From the OLPC webpage on the XO software:

XO is built from free and open-source software. Our commitment to software freedom gives children the opportunity to use their laptops on their own terms. While we do not expect every child to become a programmer, we do not want any ceiling imposed on those children who choose to modify their machines. We are using open-document formats for much the same reason: transparency is empowering. The children—and their teachers—will have the freedom to reshape, reinvent, and reapply their software, hardware, and content.

For an interesting and well put-together information page on the XO, look no further than the BBC.

My experience with the XO

Well I got the XO, in fact I'm typing this on it now. I've had the XO for about 20 minutes, and I must say the first impression is a good one. I snapped the battery in, opened the display, pressed power button, and was greeted by a visual/textless boot screen, and watched the progress timer tick away. The thing is small. The thing is cute. And best of all, the thing is easy.

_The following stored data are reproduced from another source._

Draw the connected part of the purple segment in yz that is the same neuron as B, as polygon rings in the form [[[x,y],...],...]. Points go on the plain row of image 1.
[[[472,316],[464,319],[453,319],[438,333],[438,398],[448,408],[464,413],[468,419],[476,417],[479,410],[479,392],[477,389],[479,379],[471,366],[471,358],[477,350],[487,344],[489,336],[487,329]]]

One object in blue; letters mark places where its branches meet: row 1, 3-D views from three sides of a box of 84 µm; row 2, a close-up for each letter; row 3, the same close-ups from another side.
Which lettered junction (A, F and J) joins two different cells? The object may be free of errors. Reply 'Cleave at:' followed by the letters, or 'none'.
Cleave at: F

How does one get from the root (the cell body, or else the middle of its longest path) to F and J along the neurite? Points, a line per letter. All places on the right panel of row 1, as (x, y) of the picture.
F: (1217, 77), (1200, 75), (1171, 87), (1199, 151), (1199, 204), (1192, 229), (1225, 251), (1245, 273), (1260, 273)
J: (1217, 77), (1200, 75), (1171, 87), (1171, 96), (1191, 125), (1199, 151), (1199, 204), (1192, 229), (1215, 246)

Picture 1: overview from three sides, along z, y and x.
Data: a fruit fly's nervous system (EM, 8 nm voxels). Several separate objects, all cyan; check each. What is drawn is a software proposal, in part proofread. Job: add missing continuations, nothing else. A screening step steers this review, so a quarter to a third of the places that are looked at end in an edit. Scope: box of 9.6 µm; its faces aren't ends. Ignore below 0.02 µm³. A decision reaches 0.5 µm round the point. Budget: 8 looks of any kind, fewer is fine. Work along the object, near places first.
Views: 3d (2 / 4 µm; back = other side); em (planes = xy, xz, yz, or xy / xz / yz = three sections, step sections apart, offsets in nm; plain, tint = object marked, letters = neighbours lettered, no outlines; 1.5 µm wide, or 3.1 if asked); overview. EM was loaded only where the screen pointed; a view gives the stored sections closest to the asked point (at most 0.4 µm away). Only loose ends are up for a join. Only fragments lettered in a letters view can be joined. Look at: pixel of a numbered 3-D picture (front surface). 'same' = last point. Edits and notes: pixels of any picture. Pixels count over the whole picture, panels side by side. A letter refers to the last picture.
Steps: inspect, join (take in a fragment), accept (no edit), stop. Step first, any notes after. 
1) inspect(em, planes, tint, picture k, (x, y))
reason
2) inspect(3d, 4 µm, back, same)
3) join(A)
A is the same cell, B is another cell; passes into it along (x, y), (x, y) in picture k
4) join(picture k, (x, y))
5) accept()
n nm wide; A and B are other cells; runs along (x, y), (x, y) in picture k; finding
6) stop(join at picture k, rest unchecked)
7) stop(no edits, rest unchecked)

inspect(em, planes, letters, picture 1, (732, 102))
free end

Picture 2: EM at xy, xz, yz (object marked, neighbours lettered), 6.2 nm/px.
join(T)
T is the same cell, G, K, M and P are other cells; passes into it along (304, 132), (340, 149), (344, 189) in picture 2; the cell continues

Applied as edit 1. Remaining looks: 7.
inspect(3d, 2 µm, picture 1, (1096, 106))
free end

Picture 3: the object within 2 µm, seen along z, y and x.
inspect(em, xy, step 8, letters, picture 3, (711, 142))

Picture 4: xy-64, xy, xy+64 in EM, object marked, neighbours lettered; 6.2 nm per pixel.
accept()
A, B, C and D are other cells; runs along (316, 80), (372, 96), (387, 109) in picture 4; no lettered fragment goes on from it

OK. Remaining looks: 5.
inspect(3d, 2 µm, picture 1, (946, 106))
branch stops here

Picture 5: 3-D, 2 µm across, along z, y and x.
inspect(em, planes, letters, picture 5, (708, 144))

The visual menus are well conceived. To get online, I press the button for neighborhood view, and I see immediately the wifi connections available, each one is a circle with color inside. The better the connection signal strength, the more the circle is filled. Anything with encryption running has a padlock graphic hanging on the circle. easy.

I clicked the cursor on an open wifi and the circle turned white. Looking at the OLPC webpage for the XO, I found this meant I was connected. I didn't have to startup a service or dhcp or anything. easy. I clicked on the browser icon, and found myself at google. OK, end of first edit. I want to read about this thing. More wiki here later.

News and info links for the OLPC and XO

Added 20080104:1311

Fortune - EXCLUSIVE - Negroponte on Intel's $100 laptop pullout
Fortune: What's the biggest single reason your partnership with Intel fell apart?
Negroponte: The biggest single reason was that they were directly selling their Classmate laptop as opposed to having it be a reference design.


BBC - One laptop project loses partner (Intel)
The first versions of the OLPC or XO laptop were powered by a chip made by Intel's arch-rival AMD.


The Inquirer - Intel's OLPC moves blighted by the old paranoia
By pushing the Classmate, you are doing everything that you should not do. You are dividing a market that needs no division and you look like childish, tantrum-throwing bullies.


Times Online - Intel withdraws from laptop charity after row
Intel will not take part in the One Laptop Per Child project for developing nations after "philosophical" differences.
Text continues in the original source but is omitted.